■ Exercise data
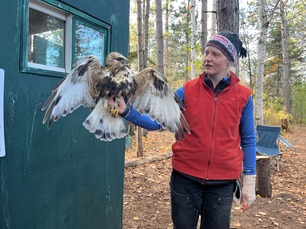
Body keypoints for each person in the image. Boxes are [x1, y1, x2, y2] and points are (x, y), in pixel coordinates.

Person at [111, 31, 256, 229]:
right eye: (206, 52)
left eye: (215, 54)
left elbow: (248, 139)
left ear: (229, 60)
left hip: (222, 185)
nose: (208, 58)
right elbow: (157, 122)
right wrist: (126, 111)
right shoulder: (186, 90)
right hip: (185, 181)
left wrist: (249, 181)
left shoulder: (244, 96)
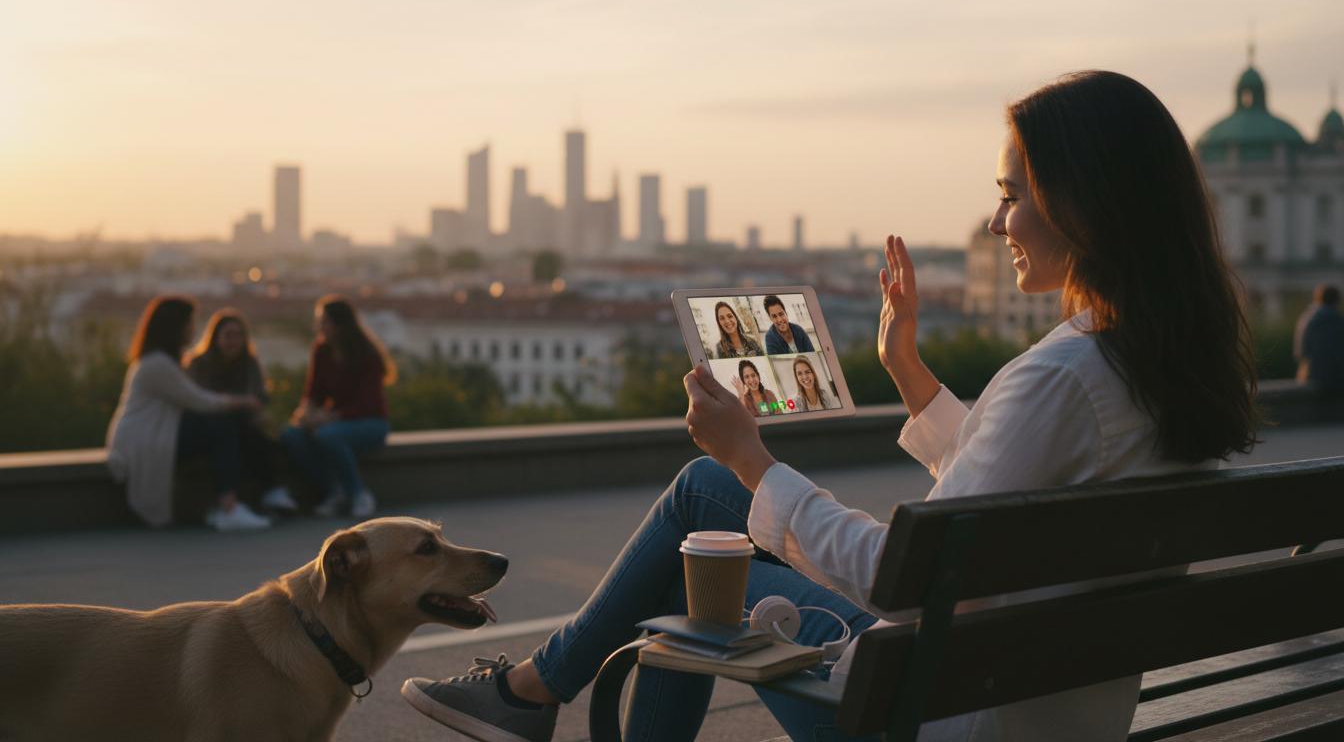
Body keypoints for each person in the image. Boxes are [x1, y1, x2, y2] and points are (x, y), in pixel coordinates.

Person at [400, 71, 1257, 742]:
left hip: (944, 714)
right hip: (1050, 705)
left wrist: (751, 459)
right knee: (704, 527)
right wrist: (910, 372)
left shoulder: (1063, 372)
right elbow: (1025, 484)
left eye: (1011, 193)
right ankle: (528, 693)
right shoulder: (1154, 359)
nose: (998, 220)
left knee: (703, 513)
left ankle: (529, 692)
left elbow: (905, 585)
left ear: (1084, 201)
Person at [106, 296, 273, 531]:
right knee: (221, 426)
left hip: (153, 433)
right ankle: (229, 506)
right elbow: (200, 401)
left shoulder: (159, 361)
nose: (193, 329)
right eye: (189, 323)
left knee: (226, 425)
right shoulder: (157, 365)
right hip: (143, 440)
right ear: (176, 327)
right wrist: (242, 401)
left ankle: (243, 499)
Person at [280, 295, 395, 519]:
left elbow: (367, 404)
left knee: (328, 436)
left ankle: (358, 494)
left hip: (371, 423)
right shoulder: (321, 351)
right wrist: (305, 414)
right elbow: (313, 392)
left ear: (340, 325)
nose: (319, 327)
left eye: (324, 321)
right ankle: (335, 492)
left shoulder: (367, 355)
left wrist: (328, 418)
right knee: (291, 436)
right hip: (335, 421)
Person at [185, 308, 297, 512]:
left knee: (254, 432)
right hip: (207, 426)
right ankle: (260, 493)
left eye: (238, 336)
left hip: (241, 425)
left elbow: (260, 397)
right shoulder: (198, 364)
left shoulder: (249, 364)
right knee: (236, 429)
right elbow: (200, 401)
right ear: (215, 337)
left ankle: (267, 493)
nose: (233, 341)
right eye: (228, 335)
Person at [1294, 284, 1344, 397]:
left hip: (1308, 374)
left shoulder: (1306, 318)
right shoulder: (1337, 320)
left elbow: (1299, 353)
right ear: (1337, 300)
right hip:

■ Directions
Each line from the one containing "left shoulder: (1306, 318)" down to the last line of the material above is to be transcribed exactly, with nothing else included.

■ The answer
left shoulder: (1306, 318)
right shoulder: (1337, 320)
left elbow: (1299, 353)
right ear: (1337, 300)
right hip:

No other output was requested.